Reputation: 5004
I wanted to match contents inside the parentheses (one with "per contract", but omit unwatned elements like "=" in the 3rd line) like this:
1/100 of a cent ($0.0001) per pound ($6.00 per contract) and
.001 Index point (10 Cents per contract) and
$.00025 per pound (=$10 per contract)
I'm using the following regex:
r'.*?\([^$]*([\$|\d][^)]* per contract)\)'
This works well for any expression inside the parentheses which starts of with a $
, but for the second line, it omits the 1
from 10 Cents
. Not sure what's going on here.
Upvotes: 0
Views: 87
Reputation: 50190
for the second line, it omits the 1 from 10 Cents. Not sure what's going on here.
What's going on is that [^$]*
is greedy: It'll happily match digits, and leave just one digit to satisfy the [\$|\d]

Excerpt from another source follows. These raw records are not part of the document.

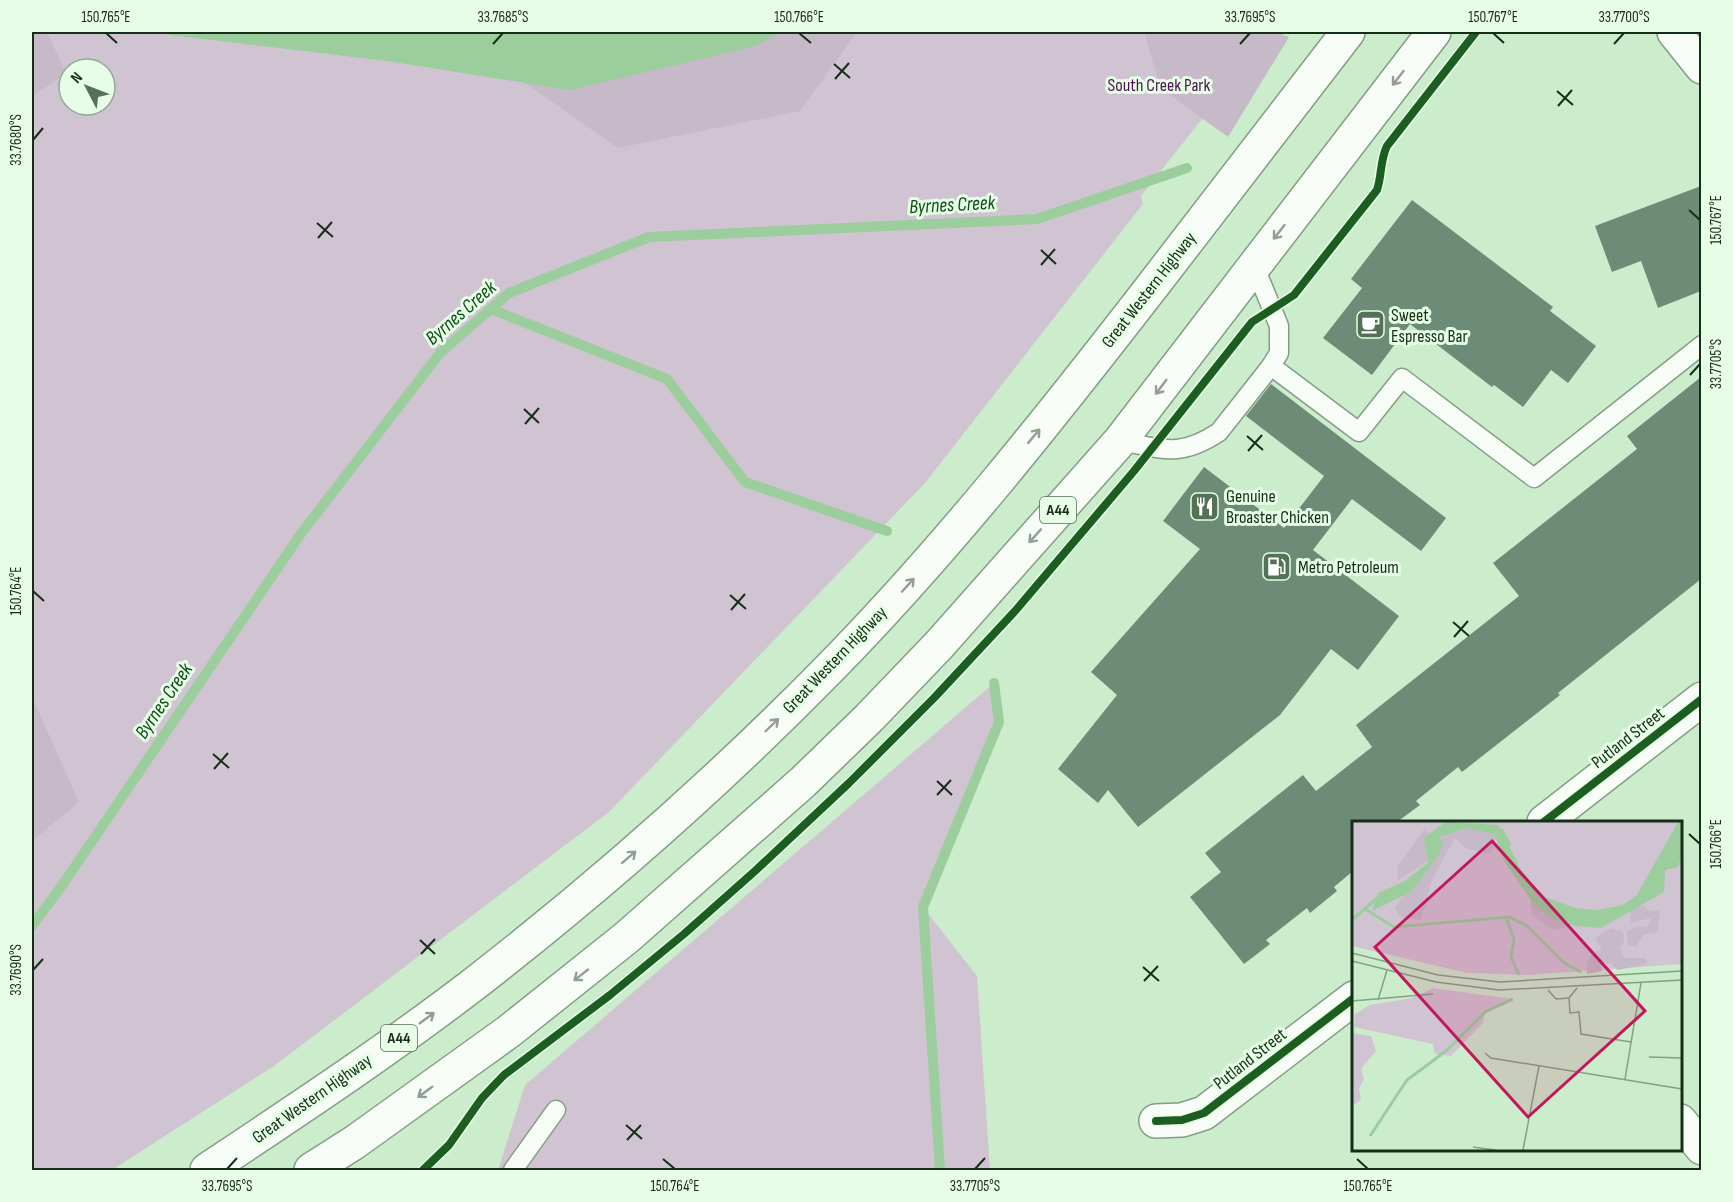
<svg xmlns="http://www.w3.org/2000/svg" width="1733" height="1202" font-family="'Sofia Sans Condensed',sans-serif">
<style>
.green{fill:#d1c4d2;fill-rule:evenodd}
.forest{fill:#c6b9c8}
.water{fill:#9bcd9d}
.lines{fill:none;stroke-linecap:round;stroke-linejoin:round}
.stream{stroke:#9bcd9d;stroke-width:10}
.building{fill:#6d8c78}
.service-casing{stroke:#849e85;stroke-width:21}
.minor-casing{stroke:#849e85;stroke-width:36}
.trunk-casing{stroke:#849e85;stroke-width:36}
.service{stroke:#f7fcf7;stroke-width:18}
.minor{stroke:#f7fcf7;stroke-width:33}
.trunk{stroke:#f7fcf7;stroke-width:33}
.cycleway-casing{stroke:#e5fee5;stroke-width:11}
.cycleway{stroke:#1b5e20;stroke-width:8}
.oneway{stroke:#929f92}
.ticks{fill:none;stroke:#162e17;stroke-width:2}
.labels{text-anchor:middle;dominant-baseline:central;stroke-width:6;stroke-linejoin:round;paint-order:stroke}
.shield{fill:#e5fee5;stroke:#546c55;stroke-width:1.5}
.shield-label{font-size:16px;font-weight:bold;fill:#162e17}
.park-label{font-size:18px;fill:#501054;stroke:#e5fee5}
.street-label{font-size:18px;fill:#162e17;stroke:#e5fee5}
.poi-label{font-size:18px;fill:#162e17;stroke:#e5fee5;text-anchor:start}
.water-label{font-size:20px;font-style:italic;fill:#104c19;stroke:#e5fee5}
.inset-river{fill:none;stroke:#9bcd9d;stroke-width:3}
.inset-road{fill:none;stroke:#83a184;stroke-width:1.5}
.view{fill:#c2185b;fill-opacity:0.15;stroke:#c2185b;stroke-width:3}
.inset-edge{fill:none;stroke:#162e17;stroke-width:3}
.neatline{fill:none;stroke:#162e17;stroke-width:2}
.ticks-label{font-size:15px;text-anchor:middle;fill:#162e17}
</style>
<rect width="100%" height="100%" fill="#cbedcc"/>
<g class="green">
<path d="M 32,32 L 1271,32 L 1141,196 L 1143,204 L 925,483 L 609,812 L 274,1066 L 112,1170 L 32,1170 ZM 69,69 L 105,69 L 105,105 L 69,105 Z"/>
<polygon points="994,683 999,722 923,907 977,976 990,1170 498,1170 525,1085"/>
</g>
<g class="forest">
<polygon points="32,32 47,32 66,74 32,96"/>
<polygon points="629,32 857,32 800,111 618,148 488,57"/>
<polygon points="1144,32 1276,32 1289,37 1228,137 1161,89"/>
<polygon points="32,697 79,802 32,841"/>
</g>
<polygon class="water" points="165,32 781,32 756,46 570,90 387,61 170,35"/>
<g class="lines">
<g class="stream">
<polyline points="491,309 667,379 745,482 887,531"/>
<polyline points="32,926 63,884 300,535 440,353 509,293 649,237 1037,219 1187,168"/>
<polyline points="940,1170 923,907 999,722 994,683"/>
</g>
</g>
<g class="building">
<polygon points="1701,186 1701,291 1658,308 1641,261 1612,272 1595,226"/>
<polygon points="1412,200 1553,307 1550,311 1596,346 1568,383 1551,370 1523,407 1494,385 1492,387 1410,324 1372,375 1323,338 1362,288 1351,279"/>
<polygon points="1701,377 1701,579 1558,693 1560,695 1527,721 1462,772 1458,767 1416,801 1420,805 1397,822 1353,822 1353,871 1334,887 1337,891 1310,913 1307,908 1266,940 1270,944 1244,964 1190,897 1221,872 1205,853 1303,775 1316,791 1372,747 1356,725 1519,596 1493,563 1637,449 1627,436"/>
<polygon points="1271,384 1446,518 1421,551 1352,499 1313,550 1399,616 1358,670 1331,649 1280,715 1138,827 1108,790 1098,803 1058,769 1117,695 1091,672 1200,549 1163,521 1204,467 1284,528 1324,476 1246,416"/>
</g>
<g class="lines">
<defs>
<g id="service">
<polyline points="1271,366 1359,432 1402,378 1534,478 1702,345"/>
<path d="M 1120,441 C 1163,449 1180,458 1219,432 L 1271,366 L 1279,353 L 1279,326 L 1254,265"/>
<polyline points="513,1170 556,1110"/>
</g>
<g id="minor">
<polyline points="1674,32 1702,67"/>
<polyline points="1544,822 1702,699"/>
<polyline points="1156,1121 1182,1120 1204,1113 1354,998"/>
<polyline points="1680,1121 1702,1148"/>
</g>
<g id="trunk">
<path d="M 207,1170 C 297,1110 388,1050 474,984 C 599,887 718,782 828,670 C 946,550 1051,417 1154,284 C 1218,200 1283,116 1348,32"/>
<polyline points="311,1170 355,1142 508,1032 626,938 803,782 869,718 939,645 1120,441 1434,32"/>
</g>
</defs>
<use href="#service" class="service-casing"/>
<use href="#minor" class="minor-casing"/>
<use href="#trunk" class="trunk-casing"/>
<use href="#service" class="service"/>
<use href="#minor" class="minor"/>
<use href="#trunk" class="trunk"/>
<defs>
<g id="cycleway">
<polyline points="1544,822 1702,699"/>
<polyline points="1156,1121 1182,1120 1204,1113 1354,998"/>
<path d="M 423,1170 L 449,1145 L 482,1098 L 504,1075 L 610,995 L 684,934 L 755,871 L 849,783 L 934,698 L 1016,610 L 1134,471 L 1252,322 L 1294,295 L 1377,190 C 1382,175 1380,160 1387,146 L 1476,32"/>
</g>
</defs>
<use href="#cycleway" class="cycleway-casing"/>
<use href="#cycleway" class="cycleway"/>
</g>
<defs><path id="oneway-shaft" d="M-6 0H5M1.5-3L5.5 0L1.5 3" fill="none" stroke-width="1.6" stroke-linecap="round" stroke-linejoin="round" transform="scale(1.5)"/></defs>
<g class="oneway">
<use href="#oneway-shaft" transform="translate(1398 78) rotate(128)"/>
<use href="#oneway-shaft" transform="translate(1279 232) rotate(128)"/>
<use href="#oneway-shaft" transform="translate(1161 387) rotate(127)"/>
<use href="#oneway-shaft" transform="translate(1034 436) rotate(-50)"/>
<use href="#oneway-shaft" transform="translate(1035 536) rotate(132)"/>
<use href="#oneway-shaft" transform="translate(908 585) rotate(-48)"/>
<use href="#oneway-shaft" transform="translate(772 725) rotate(-44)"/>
<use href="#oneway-shaft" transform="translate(629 857) rotate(-41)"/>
<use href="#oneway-shaft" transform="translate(581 975) rotate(142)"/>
<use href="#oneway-shaft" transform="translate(427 1018) rotate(-36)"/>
<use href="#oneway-shaft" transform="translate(425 1092) rotate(144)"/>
</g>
<path class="ticks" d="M 106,33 L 117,43M 799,33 L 811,43M 1493,33 L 1504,43M 493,44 L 503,33M 1240,44 L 1250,33M 1614,44 L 1624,33M 834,64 L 850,78M 835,79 L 849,63M 1557,91 L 1573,105M 1558,106 L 1572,90M 33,140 L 43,128M 1689,210 L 1700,220M 317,223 L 333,237M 318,238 L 332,222M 1041,250 L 1056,264M 1041,265 L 1055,249M 1690,375 L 1700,364M 524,409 L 539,423M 525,424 L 539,408M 1247,436 L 1263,450M 1248,451 L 1262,435M 33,591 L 44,601M 730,595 L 746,609M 731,610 L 745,594M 1453,622 L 1469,636M 1454,637 L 1468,621M 213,754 L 229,768M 214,769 L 228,753M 937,781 L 952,795M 937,795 L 951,780M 1689,834 L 1700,844M 420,940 L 435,954M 421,954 L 435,939M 1143,967 L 1159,981M 33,970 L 43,959M 1144,981 L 1158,966M 626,1125 L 642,1139M 627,1140 L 641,1125M 663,1159 L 675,1169M 1357,1159 L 1368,1169M 227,1169 L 237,1158M 975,1169 L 985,1158"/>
<defs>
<symbol id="cafe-square" viewBox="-11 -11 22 22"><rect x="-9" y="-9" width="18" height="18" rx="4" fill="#557156" stroke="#e5fee5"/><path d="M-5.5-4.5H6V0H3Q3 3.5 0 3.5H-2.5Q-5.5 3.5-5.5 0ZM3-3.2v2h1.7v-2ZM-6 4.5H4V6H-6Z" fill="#fff"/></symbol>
<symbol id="restaurant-square" viewBox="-11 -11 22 22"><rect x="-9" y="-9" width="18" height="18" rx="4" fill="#557156" stroke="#e5fee5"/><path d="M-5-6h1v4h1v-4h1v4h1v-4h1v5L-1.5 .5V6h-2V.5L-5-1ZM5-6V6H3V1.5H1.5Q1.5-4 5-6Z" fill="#fff"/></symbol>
<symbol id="fuel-square" viewBox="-11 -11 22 22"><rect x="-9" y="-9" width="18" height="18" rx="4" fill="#557156" stroke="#e5fee5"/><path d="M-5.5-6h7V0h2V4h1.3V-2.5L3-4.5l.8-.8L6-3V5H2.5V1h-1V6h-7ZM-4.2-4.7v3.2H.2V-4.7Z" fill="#fff"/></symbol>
</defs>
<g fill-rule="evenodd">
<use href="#cafe-square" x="1354" y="308" width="33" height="33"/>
<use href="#restaurant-square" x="1188" y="490" width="33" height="33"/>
<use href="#fuel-square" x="1260" y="550" width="33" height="33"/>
</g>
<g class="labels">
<g class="shield">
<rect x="1040" y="497" width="36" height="26" rx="4.5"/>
<rect x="381" y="1025" width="36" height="26" rx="4.5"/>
</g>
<g class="shield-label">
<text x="1058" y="510">A44</text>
<text x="399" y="1038">A44</text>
</g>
<g class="park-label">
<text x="1159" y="85">South Creek Park</text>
</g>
<g class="street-label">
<text transform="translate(1149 290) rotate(-52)">Great Western Highway</text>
<text transform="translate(835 660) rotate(-46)">Great Western Highway</text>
<text transform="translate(1628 738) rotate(-38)">Putland Street</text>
<text transform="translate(1250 1059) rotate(-38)">Putland Street</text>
<text transform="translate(312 1099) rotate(-35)">Great Western Highway</text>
</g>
<g class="poi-label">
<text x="1391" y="315">Sweet<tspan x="1391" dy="21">Espresso Bar</tspan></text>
<text x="1226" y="496">Genuine<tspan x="1226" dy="21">Broaster Chicken</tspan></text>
<text x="1298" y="567">Metro Petroleum</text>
</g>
<g class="water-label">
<text transform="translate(952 205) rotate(-3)">Byrnes Creek</text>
<text transform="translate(461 313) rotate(-41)">Byrnes Creek</text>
<text transform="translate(164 701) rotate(-56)">Byrnes Creek</text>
</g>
</g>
<g transform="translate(1352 821)">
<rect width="330" height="330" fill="#cbedcc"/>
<path d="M 0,1 L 330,1 L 330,143 L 175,154 L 115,152 L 0,125 ZM 81,167 L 161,178 L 133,191 L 131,202 L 99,235 L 83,233 L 81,223 L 2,206 L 3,193 L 18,184 L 60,177 ZM 0,212 L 19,215 L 24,230 L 9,248 L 12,258 L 7,267 L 9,279 L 0,285 Z" fill="#d1c4d2"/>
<path d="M 73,7 L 81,19 L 76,40 L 46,59 L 45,46 ZM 114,7 L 145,13 L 139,33 L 115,28 L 103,17 L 80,59 L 69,99 L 48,96 L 43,86 L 82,38 L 89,17 ZM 178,73 L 217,98 L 215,107 L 200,109 L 180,94 ZM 291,84 L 296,89 L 308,90 L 305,112 L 291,114 L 284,126 L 276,125 L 275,110 L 285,105 L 295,106 L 299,97 L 279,102 L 278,89 ZM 259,107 L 271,111 L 272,123 L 268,125 L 272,137 L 294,137 L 295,143 L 266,149 L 258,142 L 249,144 L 250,150 L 235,153 L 234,142 L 241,131 L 250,129 L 243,117 Z" fill="#c6b9c8"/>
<path d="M 93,1 L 147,4 L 168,47 L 189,75 L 224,87 L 245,89 L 271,84 L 285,74 L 326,1 L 330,1 L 330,34 L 326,46 L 313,49 L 312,71 L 249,107 L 223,105 L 203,99 L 182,84 L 152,40 L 143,13 L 113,7 L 87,17 L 91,21 L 87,33 L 59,71 L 20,90 L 26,72 L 53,60 L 76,42 L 72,17 Z" fill="#9bcd9d"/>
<path class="inset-river" d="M 149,8 L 158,24M 13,88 L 42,106 L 157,96 L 175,105 L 211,141 L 229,151M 154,96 L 162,119 L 159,136 L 167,154M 0,99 L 24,78M 18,315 L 55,259 L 94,230 L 133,191 L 161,178"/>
<path class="inset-road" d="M 0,132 L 86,154 L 148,161 L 330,150M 0,140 L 84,161 L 147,169 L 330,159M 196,169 L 204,178 L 217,177 L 225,167M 217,177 L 218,192 L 227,191 L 229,213 L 279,221M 26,179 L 35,149M 0,180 L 81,173M 133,232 L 139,237 L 330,268M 297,236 L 330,237M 273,258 L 289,162M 121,326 L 143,329M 171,329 L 187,245"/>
<path class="view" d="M 140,20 L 293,190 L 176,296 L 23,126 Z"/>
<rect width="330" height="330" class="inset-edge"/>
</g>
<rect width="1733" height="1202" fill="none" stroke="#e5fee5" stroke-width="66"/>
<g transform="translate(87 87) rotate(312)"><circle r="28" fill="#e5fee5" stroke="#92ab93" stroke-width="1.5"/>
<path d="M0-4.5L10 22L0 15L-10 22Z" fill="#557156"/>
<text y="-9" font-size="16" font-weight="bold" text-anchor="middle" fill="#162e17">N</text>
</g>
<rect x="33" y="33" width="1667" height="1136" class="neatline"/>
<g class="ticks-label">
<text x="106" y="22">150.765°E</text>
<text x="503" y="22">33.7685°S</text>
<text x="799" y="22">150.766°E</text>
<text x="1250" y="22">33.7695°S</text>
<text x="1493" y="22">150.767°E</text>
<text x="1624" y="22">33.7700°S</text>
<text transform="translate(16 140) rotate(-90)" y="5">33.7680°S</text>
<text transform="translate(1716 220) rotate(-90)" y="5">150.767°E</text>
<text transform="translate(1716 364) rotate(-90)" y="5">33.7705°S</text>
<text transform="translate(16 591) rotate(-90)" y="5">150.764°E</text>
<text transform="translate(1716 844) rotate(-90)" y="5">150.766°E</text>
<text transform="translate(16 970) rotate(-90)" y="5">33.7690°S</text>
<text x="227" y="1191">33.7695°S</text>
<text x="675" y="1191">150.764°E</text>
<text x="975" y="1191">33.7705°S</text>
<text x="1368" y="1191">150.765°E</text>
</g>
</svg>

that follows it. (So, if you wrote (199 cents
you'd only get 9
). Fix it by writing [^$]*?
instead:
r'.*?\([^$]*?([\$|\d][^)]* per contract)\)'
Upvotes: 1
Reputation: 2188
This will match the output you specified in your comments:
re.search('\((([^)]+) per contract)\)', str).group(1)
Upvotes: 0
Reputation: 89547
You can use:
r'(?<=\()[^=][^)]*? per contract(?=\))'
Upvotes: 0
Reputation: 191729
You could probably use a less specific regex
re.findall(r'\(([^)]+) per contract\)', str)
This will match the "$6.00" and the "10 Cents."
Upvotes: 2